To figure out where colleges can cut back, the report's author, Vance H. Fried, the Riata Professor of Entrepreneurship at Oklahoma State University and author of "Better/Cheaper College: An Entrepreneur’s Guide to Rescuing the Undergraduate Education Industry," created a hypothetical university.

Although it was designed to offer a top-of-the-line, comprehensive undergraduate education, the made-up College of Entrepreneurial Leadership & Society ended up with an annual cost per student of $6,705, less than half that of the average public regional college, which costs $14,073. So, how does CELS save so much cash?

It gets rid of unpopular majors and the accompanying unpopular classes, which never fill up and therefore are expensive to offer. It increases class sizes in most cases while giving students the chance to take at least one "micro-class" of eight students or fewer each semester. It dramatically reduces the number of administrators.

CELS faculty also teach more classes. Fried notes that a common teaching load for a tenure-track faculty member at a research university is six credit hours a semester, with release time for research.

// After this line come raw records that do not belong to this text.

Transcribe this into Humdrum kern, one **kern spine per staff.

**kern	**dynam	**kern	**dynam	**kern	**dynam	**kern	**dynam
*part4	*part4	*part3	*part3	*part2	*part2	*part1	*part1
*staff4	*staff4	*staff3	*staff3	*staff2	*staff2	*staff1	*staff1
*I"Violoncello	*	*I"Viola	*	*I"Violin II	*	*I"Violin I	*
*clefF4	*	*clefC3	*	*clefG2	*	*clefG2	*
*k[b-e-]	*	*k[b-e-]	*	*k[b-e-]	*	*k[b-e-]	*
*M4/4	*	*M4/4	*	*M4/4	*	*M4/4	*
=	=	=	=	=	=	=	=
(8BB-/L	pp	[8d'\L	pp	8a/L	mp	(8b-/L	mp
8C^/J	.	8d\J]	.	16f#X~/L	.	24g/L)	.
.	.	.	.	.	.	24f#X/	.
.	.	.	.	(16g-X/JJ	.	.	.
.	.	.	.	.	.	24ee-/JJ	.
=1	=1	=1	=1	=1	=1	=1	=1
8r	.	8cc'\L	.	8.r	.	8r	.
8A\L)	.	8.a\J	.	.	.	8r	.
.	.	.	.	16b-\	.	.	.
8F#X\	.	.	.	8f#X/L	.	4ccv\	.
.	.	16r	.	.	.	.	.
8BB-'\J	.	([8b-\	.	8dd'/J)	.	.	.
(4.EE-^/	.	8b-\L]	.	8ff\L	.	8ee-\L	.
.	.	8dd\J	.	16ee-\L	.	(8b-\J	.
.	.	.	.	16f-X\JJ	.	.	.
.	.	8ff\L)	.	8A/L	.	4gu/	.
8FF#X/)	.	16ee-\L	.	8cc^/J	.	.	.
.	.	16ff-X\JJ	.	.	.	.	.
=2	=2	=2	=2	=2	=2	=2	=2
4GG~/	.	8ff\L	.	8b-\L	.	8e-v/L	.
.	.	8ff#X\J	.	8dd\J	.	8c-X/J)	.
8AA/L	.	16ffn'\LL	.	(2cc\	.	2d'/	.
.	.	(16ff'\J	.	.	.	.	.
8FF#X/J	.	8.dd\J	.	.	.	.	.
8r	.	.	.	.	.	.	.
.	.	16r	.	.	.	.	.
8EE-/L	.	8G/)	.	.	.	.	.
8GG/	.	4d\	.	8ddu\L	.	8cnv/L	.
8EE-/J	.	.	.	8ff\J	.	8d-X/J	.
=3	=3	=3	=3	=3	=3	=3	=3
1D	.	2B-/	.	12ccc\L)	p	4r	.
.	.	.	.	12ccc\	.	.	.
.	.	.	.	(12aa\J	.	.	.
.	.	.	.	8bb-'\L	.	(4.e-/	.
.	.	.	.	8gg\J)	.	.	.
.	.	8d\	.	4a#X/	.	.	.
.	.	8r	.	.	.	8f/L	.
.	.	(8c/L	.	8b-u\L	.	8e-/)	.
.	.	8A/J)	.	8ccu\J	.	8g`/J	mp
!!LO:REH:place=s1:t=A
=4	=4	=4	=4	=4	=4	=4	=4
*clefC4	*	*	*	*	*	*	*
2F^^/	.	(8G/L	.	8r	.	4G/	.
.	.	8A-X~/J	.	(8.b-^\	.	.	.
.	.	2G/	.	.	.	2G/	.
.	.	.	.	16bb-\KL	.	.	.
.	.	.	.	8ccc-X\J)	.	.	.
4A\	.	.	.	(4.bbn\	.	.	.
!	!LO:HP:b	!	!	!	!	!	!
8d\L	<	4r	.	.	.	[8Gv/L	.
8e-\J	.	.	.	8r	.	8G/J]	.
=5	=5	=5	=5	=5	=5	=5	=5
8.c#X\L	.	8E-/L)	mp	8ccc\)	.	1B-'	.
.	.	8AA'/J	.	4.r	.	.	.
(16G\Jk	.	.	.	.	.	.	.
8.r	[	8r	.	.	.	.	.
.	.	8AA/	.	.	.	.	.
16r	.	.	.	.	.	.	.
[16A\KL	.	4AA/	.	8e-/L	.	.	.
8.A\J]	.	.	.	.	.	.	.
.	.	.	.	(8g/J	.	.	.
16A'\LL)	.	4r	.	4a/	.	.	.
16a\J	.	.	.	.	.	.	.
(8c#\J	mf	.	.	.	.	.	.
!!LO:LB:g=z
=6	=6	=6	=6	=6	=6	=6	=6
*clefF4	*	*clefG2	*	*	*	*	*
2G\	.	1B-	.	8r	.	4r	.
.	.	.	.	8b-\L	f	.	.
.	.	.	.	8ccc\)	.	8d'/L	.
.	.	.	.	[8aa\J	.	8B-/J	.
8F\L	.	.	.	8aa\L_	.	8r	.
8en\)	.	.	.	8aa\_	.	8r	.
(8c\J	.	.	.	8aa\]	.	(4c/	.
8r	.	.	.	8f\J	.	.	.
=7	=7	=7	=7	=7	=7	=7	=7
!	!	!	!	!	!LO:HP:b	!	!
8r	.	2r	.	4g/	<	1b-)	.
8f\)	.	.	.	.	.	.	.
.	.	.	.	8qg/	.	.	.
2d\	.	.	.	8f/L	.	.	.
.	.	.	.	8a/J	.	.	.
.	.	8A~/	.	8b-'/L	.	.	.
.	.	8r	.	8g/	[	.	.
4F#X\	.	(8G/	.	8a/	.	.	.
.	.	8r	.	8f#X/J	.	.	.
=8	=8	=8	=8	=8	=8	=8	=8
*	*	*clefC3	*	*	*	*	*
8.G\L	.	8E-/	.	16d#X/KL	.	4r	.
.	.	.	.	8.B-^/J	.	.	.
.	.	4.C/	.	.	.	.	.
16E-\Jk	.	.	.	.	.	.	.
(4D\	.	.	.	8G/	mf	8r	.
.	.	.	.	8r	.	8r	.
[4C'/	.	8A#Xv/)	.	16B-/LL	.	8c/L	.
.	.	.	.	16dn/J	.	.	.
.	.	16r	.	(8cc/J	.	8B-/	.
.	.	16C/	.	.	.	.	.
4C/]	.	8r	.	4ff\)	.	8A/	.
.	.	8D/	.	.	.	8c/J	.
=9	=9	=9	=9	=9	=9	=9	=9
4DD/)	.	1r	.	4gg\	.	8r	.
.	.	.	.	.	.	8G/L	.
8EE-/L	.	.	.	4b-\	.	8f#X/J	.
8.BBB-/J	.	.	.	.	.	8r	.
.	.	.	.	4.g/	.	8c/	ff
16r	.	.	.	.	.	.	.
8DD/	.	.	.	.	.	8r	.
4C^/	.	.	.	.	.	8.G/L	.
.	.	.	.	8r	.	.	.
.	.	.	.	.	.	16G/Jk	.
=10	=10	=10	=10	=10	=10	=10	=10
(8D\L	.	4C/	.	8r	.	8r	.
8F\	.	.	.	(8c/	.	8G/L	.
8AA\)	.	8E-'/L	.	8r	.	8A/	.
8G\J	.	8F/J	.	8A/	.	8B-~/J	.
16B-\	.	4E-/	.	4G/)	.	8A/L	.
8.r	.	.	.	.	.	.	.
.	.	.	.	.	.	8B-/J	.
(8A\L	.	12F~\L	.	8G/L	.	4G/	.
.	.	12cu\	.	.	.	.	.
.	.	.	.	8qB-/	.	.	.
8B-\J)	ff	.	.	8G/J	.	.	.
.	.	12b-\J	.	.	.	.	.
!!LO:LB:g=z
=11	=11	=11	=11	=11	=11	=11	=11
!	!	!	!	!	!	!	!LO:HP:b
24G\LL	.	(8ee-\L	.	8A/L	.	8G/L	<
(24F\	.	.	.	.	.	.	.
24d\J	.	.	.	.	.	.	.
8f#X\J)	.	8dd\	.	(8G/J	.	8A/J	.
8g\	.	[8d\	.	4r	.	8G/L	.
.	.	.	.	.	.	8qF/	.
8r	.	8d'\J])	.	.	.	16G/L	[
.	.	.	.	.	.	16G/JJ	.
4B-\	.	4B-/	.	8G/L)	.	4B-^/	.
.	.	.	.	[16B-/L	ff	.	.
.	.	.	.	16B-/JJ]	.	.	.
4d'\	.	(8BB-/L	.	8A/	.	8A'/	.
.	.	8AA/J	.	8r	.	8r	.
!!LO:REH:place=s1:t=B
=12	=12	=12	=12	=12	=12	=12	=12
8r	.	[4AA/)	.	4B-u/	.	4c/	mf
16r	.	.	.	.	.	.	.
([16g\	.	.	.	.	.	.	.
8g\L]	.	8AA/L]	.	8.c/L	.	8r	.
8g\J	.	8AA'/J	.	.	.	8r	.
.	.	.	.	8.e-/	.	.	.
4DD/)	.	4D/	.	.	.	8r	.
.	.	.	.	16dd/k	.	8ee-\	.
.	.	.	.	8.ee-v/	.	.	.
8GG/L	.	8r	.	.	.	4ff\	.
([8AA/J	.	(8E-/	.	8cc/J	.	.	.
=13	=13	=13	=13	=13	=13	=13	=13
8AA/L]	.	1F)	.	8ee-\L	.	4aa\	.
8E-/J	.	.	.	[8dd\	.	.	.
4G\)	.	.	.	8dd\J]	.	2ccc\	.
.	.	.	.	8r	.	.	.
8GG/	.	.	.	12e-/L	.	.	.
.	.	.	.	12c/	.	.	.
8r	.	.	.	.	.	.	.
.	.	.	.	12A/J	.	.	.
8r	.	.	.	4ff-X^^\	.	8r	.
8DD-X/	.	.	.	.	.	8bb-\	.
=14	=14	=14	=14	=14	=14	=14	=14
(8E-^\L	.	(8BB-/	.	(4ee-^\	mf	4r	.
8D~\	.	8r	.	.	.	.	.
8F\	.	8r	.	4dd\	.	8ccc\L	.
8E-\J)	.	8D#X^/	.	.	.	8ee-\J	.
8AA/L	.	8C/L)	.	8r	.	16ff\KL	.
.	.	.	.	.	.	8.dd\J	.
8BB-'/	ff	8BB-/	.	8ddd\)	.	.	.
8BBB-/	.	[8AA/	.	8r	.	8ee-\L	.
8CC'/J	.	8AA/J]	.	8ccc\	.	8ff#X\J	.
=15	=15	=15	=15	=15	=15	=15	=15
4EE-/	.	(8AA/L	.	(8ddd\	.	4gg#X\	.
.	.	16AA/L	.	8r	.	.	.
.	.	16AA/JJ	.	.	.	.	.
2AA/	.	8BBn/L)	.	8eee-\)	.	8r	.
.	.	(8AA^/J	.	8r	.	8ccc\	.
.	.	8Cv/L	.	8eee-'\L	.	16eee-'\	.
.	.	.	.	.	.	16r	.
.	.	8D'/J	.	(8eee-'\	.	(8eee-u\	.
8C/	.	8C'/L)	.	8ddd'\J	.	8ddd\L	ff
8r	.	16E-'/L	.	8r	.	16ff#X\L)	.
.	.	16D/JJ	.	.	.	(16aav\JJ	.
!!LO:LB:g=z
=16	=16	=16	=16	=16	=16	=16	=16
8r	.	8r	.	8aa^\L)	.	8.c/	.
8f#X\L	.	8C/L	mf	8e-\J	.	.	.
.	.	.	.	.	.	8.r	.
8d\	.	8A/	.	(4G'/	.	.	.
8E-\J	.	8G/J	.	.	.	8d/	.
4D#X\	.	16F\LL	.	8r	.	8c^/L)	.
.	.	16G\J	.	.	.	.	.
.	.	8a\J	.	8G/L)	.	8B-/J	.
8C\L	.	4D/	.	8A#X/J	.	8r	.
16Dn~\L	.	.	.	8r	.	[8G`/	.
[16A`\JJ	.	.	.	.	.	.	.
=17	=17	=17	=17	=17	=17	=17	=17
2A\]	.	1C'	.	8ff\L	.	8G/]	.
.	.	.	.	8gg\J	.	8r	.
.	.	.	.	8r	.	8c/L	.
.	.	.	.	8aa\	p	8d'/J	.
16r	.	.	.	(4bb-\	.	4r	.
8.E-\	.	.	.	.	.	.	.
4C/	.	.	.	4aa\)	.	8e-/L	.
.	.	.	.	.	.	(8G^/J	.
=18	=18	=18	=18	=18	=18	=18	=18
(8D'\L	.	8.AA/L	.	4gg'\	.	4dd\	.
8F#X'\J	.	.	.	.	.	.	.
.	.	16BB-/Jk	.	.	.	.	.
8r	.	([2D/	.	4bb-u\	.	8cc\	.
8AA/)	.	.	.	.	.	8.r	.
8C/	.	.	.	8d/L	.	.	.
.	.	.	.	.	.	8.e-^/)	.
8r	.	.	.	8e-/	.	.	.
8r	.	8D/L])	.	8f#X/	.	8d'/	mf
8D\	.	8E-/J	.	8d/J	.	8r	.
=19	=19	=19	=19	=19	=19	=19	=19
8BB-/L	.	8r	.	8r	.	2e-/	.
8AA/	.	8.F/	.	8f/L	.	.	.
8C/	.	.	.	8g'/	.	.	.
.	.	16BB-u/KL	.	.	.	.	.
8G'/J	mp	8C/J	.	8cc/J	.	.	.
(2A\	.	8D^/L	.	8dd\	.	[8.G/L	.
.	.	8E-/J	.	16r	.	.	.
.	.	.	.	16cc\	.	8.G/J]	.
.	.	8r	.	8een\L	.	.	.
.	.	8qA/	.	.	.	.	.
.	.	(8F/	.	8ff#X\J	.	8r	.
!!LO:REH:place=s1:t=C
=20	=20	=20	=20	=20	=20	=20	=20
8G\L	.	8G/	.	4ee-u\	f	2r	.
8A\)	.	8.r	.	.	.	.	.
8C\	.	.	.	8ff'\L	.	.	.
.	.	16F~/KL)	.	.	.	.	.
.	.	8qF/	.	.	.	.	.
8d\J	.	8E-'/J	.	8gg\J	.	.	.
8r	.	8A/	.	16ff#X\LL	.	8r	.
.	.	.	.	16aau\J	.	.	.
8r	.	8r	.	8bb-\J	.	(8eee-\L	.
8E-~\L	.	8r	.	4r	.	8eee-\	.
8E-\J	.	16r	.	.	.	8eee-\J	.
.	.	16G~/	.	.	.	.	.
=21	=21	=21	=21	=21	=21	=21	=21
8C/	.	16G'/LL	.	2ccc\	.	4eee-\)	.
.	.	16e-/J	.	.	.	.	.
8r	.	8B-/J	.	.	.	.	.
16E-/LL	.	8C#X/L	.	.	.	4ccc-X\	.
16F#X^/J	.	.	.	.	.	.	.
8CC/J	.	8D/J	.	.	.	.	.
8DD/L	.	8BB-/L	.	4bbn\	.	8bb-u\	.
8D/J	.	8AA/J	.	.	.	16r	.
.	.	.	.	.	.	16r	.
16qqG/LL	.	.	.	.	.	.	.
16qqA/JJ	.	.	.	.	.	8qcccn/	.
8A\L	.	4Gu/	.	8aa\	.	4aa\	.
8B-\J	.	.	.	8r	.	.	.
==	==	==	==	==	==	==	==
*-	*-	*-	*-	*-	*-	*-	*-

Fried argues that research release is a waste of time for teaching-oriented colleges.
 
In fact, he advocates eliminating funding for research altogether at public regional colleges. 
 
"From society's viewpoint, the costs of university research may be justified because it provides a public good, generating new innovation and knowledge in fields like medicine, engineering, and the hard sciences," Fried writes. "However, these costs do not do much for educating most students."
 
Jane Wellman, executive director of the Delta Project on Postsecondary Education Costs, Productivity, and Accountability, said Fried's report hit the nail on the head, for the most part.
 
"I think (he's) quite right that the typical focus on auxiliaries and dorms is a red herring," Wellman said. "Most of the savings (he) imagines come through different use of faculty and faculty productivity – that's the meat of it – and you either agree that's something that can be done without sacrificing quality or not."
 
But Wellman questioned the idea that even the smaller universities can just scrap research.
 
"We probably subsidize departmental research more than we should, and we probably have too many research institutions," she said. "But is it possible to eliminate the research function from a teaching institution and do a good job? No, I don't think so. It's part of quality. You don't want faculty who learned it once in grad school and never picked up a paper again." 
 
In California, a number of universities are looking for ways to cut costs. UC Berkeley's Operational Excellence program is trying to reduce expenses, with the help of the consulting firm Bain & Co. In January, the program's executive committee said it would cut $20 million by cutting nearly 150 staff positions and eliminating unnecessary management layers.